The Types of Snoring
The three grades of snoring recognised by UK health professionals are:
- Simple snoring; this is the mildest type and is characterised by low sound levels and infrequent snoring. Normally breathing and sleep remain largely unaffected by this type of snoring and it may only occur occasionally. Generally this type of snoring will not cause major health problems; however, it can lead to difficulties between couples which should not be ignored.
- The second type of snoring is generally classified as moderate. Snoring will occur more frequently in this case, normally on several occasions throughout the week. It is likely to affect the quality of sleep you experience which can leave you feeling drained and tired the next day. Some minor breathing difficulties during sleep are also likely to occur, which again disturbs the sufferer.

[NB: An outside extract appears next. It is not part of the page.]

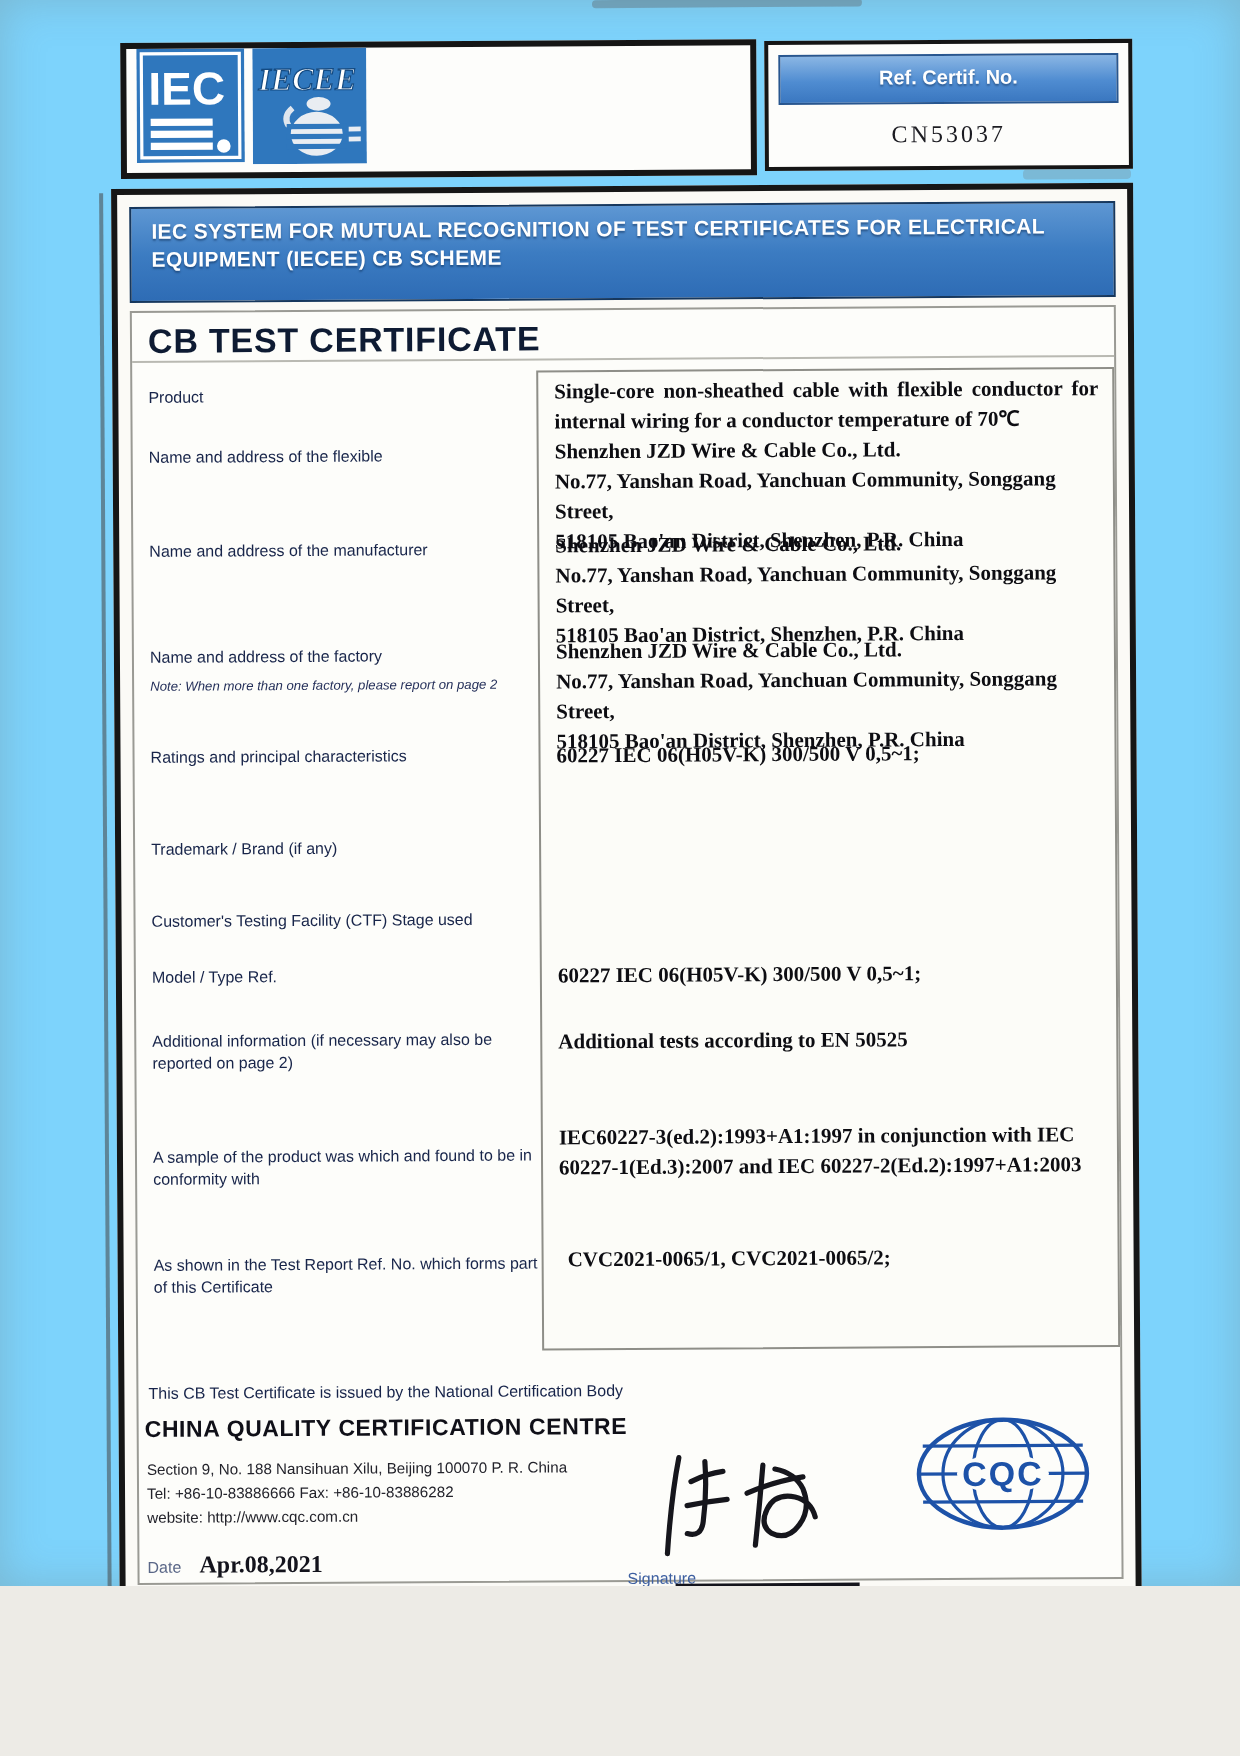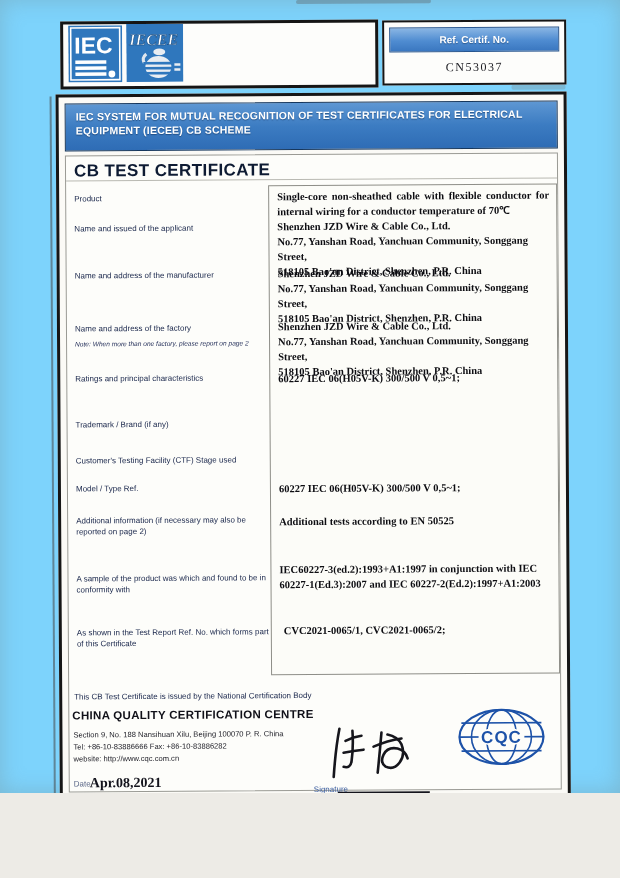"Name and issued of the" div.lbl { text: issued of the applicant -> address of the flexible }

- The most serious level of snoring is grade three; this type of snoring will take place every night and is audible beyond the individual’s own room. Sleep Apnoea, commonly confused with snoring, can also occur in these cases. Apnoea is the blockage of the airway for more than 10 seconds. This category of snoring can lead to a range of issues which include disrupted sleep, tiredness and serious marital problems.
Causes and Effects
Snoring is more common amongst men than women and although prevalent in those over 40 it can affect people from childhood, or at any stage in their lives. The most common factors that can influence snoring include; obesity, alcohol consumption and smoking. In many cases, particularly less serious cases, lifestyle changes can be enough to reduce the level of snoring.

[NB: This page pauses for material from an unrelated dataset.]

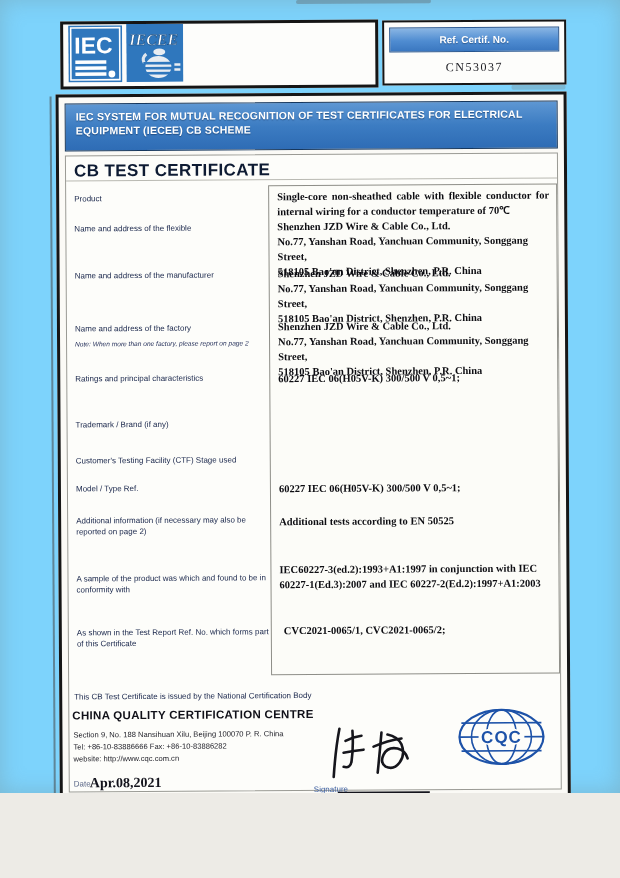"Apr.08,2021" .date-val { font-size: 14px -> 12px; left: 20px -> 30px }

Snoring is known to contribute to increased risks levels of strokes or heart disease, in the longer term. Short term effects include excessive tiredness and emotional problems. Tiredness will affect a number of areas of your life, including work and it has been closely linked to road accidents. Your ability to drive will be affected by tiredness, whatever the cause, but those who suffer from serious snoring conditions are believed to be most at risk.
What are the Treatments?
There are a number of proven, effective methods to reduce or eliminate snoring. These include strips or guards that can be fitted to the mouth or nose. For those with the most severe cases of snoring a “stop snoring device” can be highly effective. In the longer term medical advice is usually aimed at lifestyle changes – losing weight or stopping drinking or smoking. A stop snoring device can be a useful tool to help in the meantime to improve the quality of sleep and relationships.

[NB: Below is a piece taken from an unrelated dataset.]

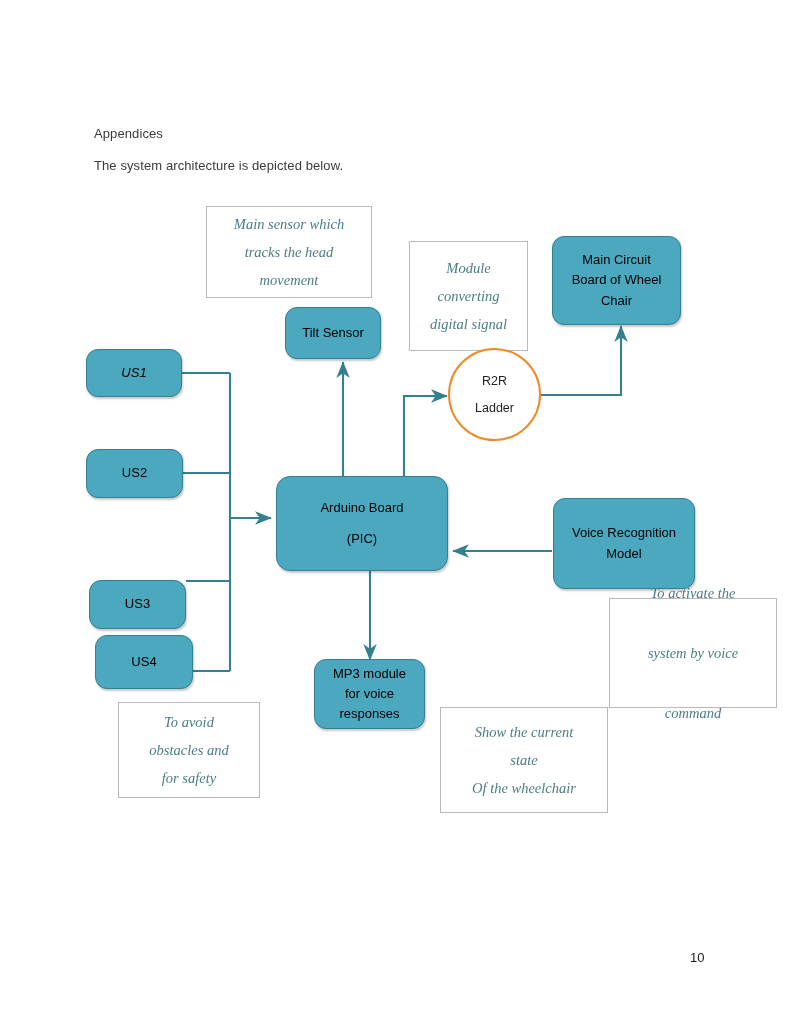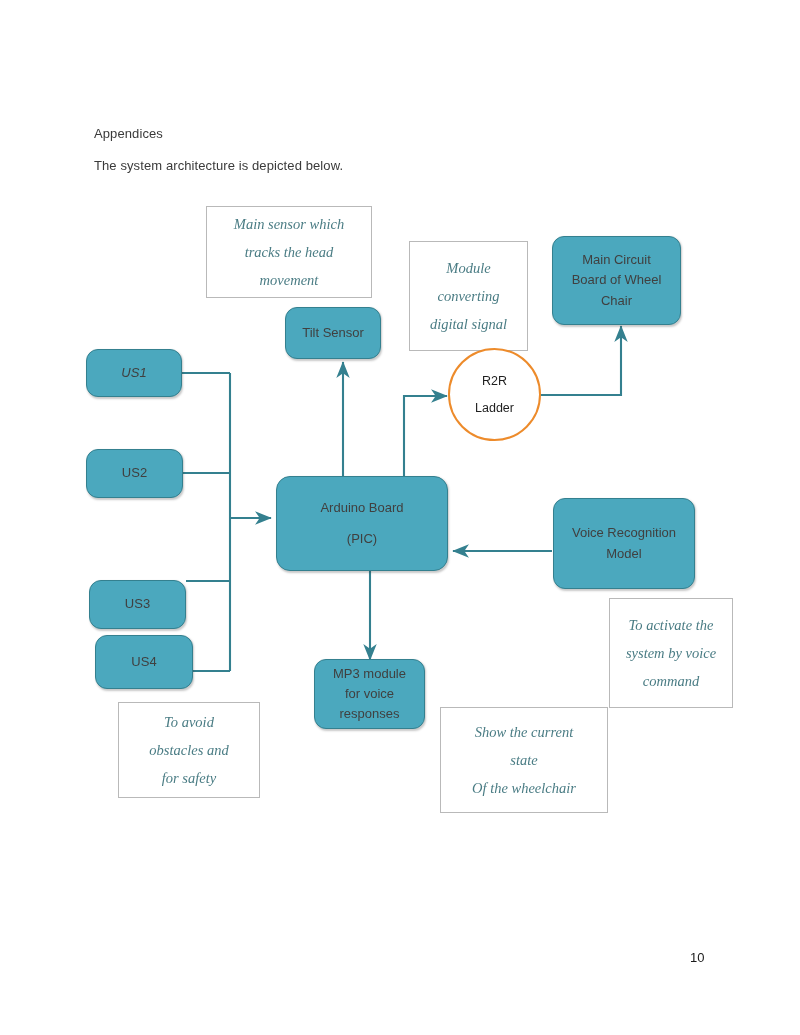"Main Circuit" .node { color: #404040 -> #000000 }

Normally surgery for snoring is not considered appropriate as it is not proven to be completely successful and may have side-effects. Never trivialise a snoring problem, or think that you should not see the doctor. A doctor will always take snoring seriously – whether it is affecting you physically or causing relationship problems. It is also important to understand that in the vast majority of cases, this common complaint can easily be alleviated.
Snoring can have serious medical implications – both physical and emotional. Believed to affect around 40 per cent of the population it is an often overlooked condition. Treatments, such as a stop snoring device, are readily available to help reduce snoring and combat its effects.